> [WHAT TO WORK ON]
(a) Answer these questions about the linear algebra post:
(i) Which lecture did the poster miss?
(ii) Into which vector should the matrix transform (0, 1)?
(iii) What resulting matrix does the poster write down?
(b) From the linear algebra post, extract the passage that begins at the words "I think I understood" and stops after "automate this process?".

> [SOURCE DOCUMENT]

In the last 2 lectures of linear algebra we have talked about linear mappings and other stuff, but I missed actually the last one and I am quite in bad situation.

What matrix transforms $\left(\begin{matrix} 1 \\ 0\end{matrix}\right)$ into $\left(\begin{matrix} 2 \\ 6\end{matrix}\right)$ and tranforms $\left(\begin{matrix} 0 \\ 1\end{matrix}\right)$ into $\left(\begin{matrix} 4 \\ 8\end{matrix}\right)$?

I think I understood what I need to find: a matrix that multiplies our initial matrix formed by our initial vectors $$\left(\begin{matrix} 1 & 0 \\ 0 & 1\end{matrix}\right)$$

and the resulting matrix is: $$\left(\begin{matrix} 2 & 6 \\ 4 & 8\end{matrix}\right)$$

Am I right?

Is there a way to automate this process?

(Collected data)
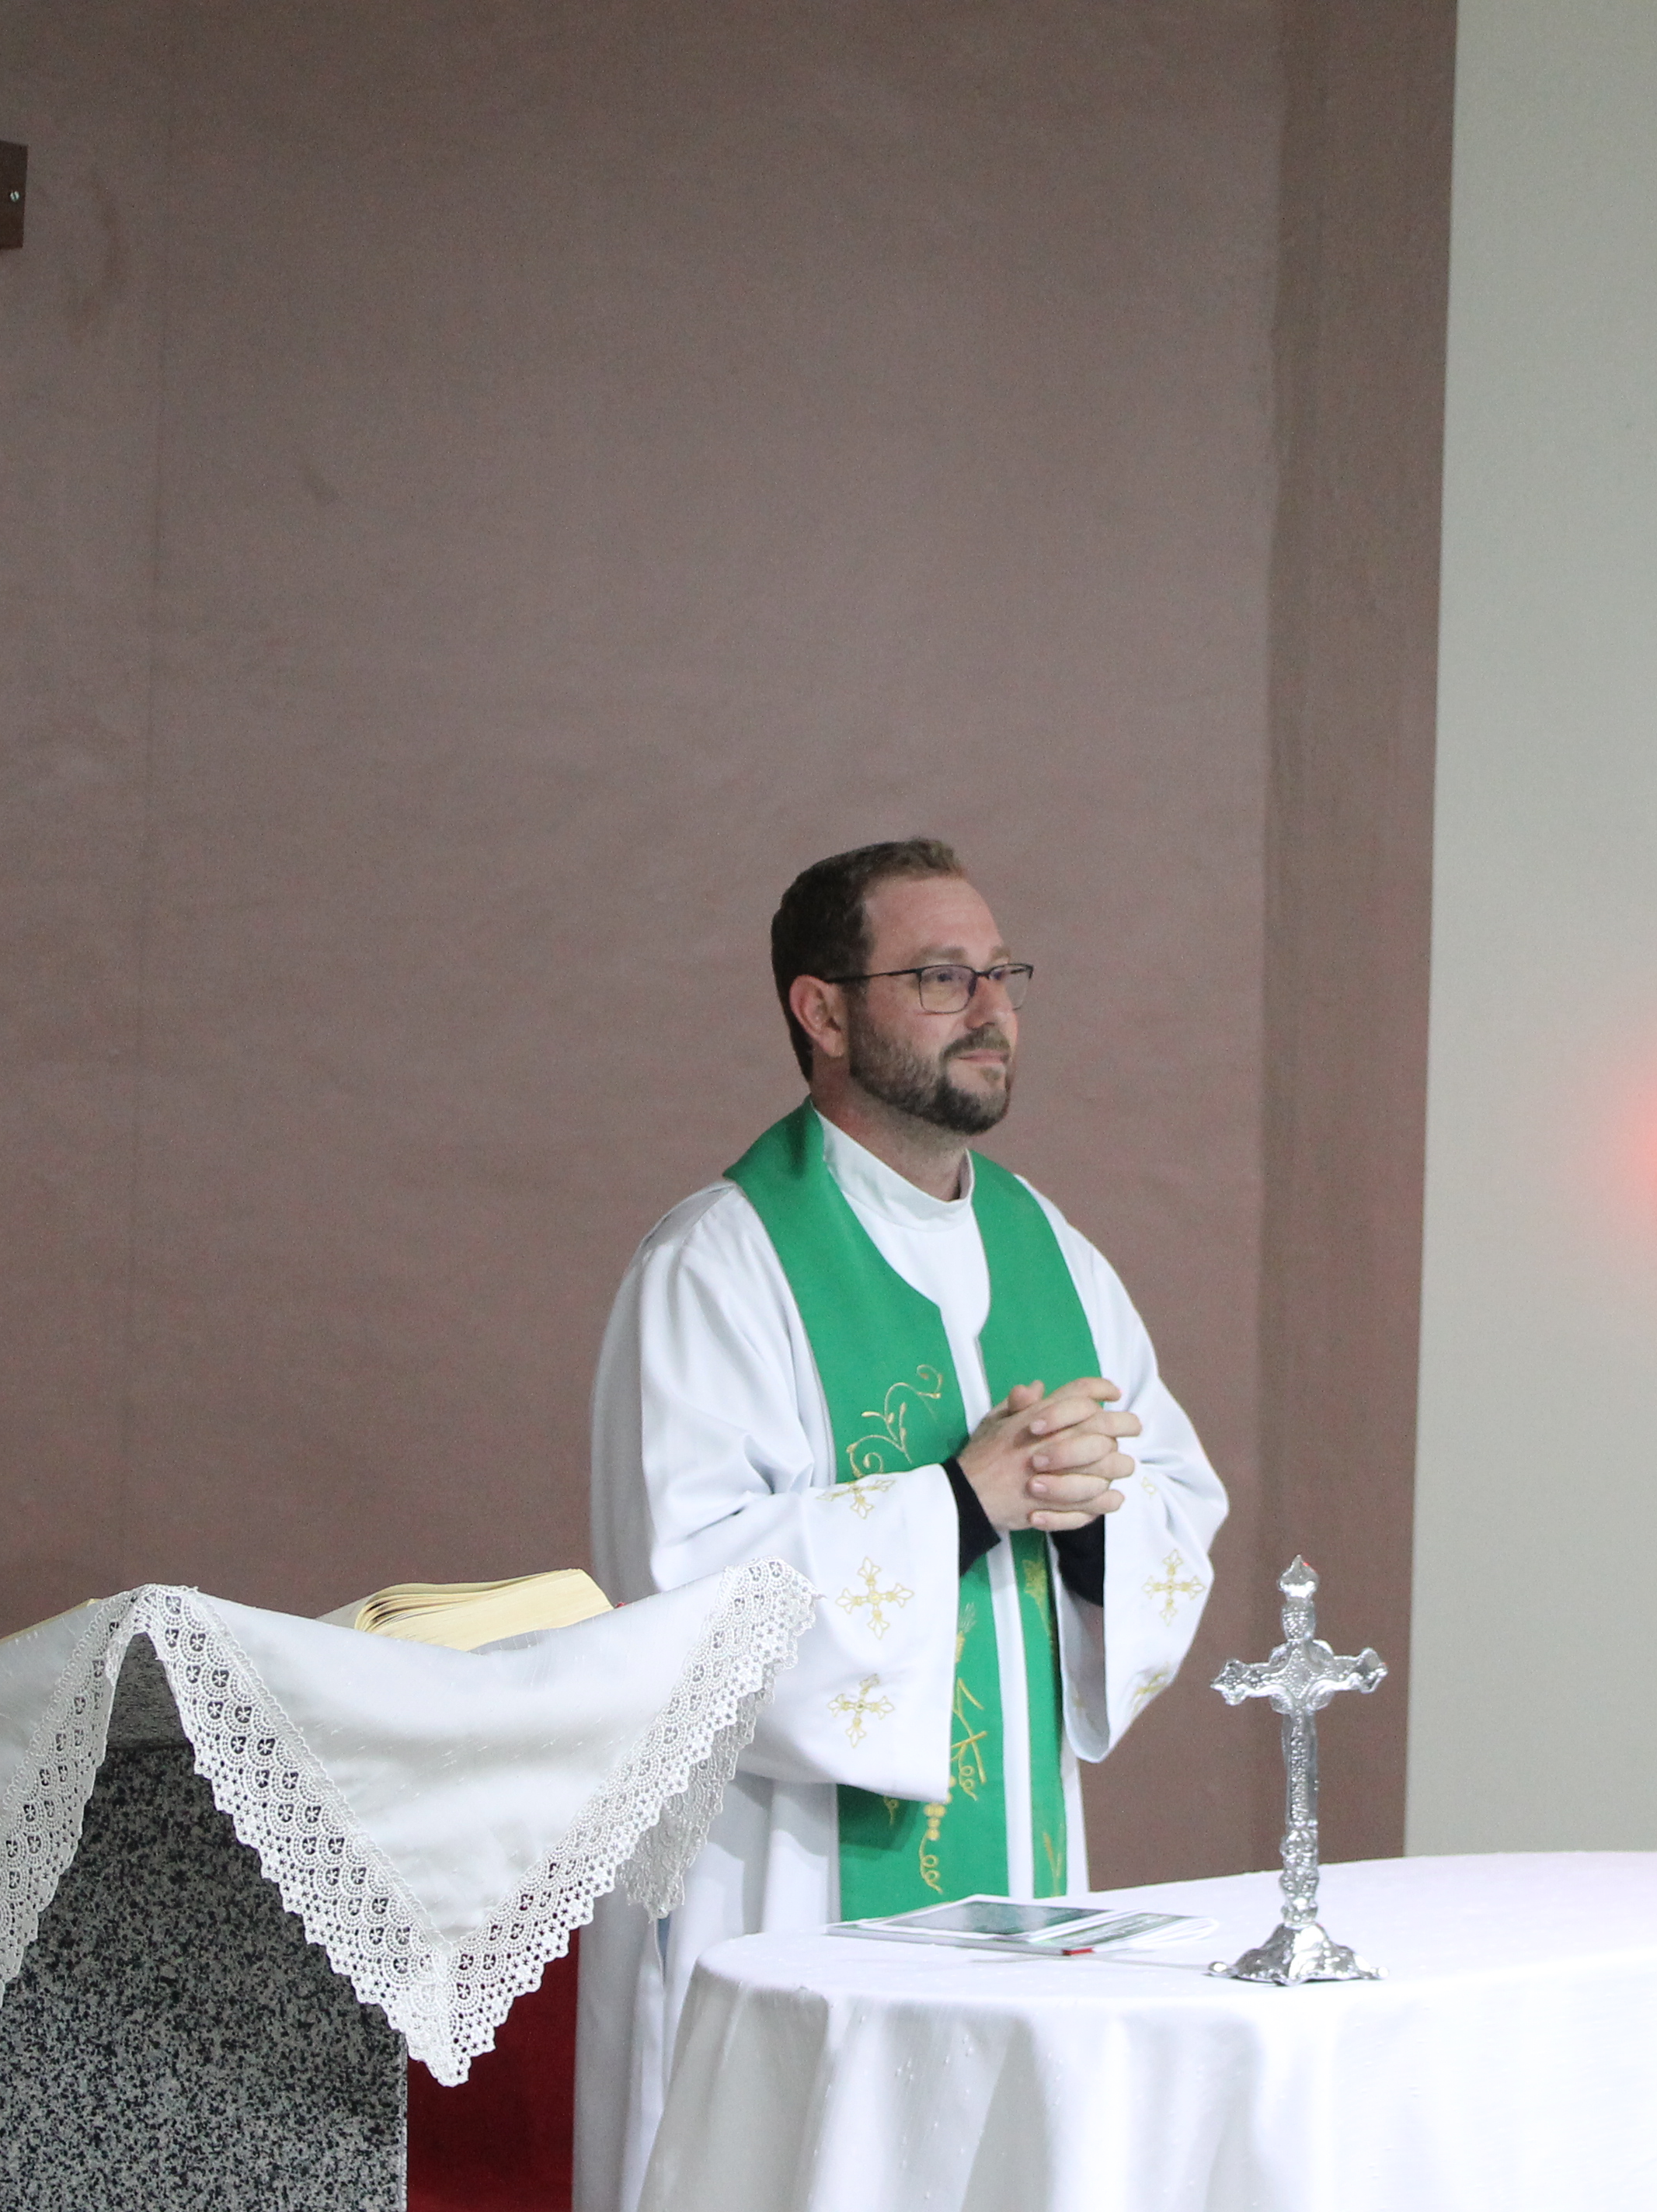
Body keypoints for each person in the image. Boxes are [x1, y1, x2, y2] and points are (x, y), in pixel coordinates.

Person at [576, 840, 1228, 2210]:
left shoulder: (1055, 1255)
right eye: (940, 976)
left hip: (1015, 1869)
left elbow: (1174, 1500)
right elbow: (683, 1593)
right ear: (822, 1011)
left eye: (1001, 973)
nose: (989, 1008)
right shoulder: (720, 1261)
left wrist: (1087, 1517)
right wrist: (960, 1502)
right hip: (782, 1873)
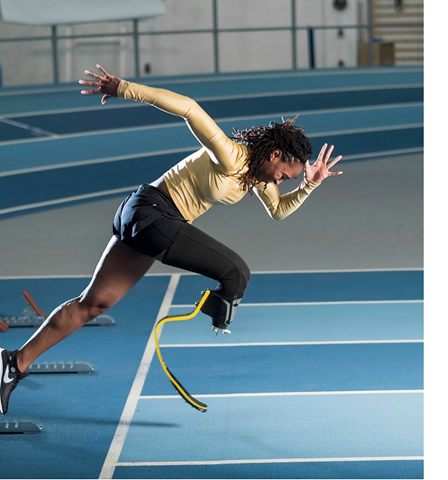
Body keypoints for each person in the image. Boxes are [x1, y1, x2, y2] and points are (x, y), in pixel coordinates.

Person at [0, 65, 343, 415]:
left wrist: (309, 185)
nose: (284, 181)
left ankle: (13, 363)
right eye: (287, 174)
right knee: (235, 271)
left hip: (147, 218)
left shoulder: (259, 179)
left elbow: (279, 212)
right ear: (274, 156)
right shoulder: (230, 155)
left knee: (93, 304)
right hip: (153, 213)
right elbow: (189, 108)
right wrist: (123, 88)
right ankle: (218, 314)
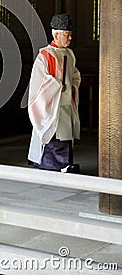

> [EXPECTED RESPONSES]
(a)
(i) The last one.
(ii) (4, 8).
(iii) The matrix with first row 2, 6 and second row 4, 8.

(b)
I think I understood what I need to find: a matrix that multiplies our initial matrix formed by our initial vectors $$\left(\begin{matrix} 1 & 0 \\ 0 & 1\end{matrix}\right)$$

and the resulting matrix is: $$\left(\begin{matrix} 2 & 6 \\ 4 & 8\end{matrix}\right)$$

Am I right?

Is there a way to automate this process?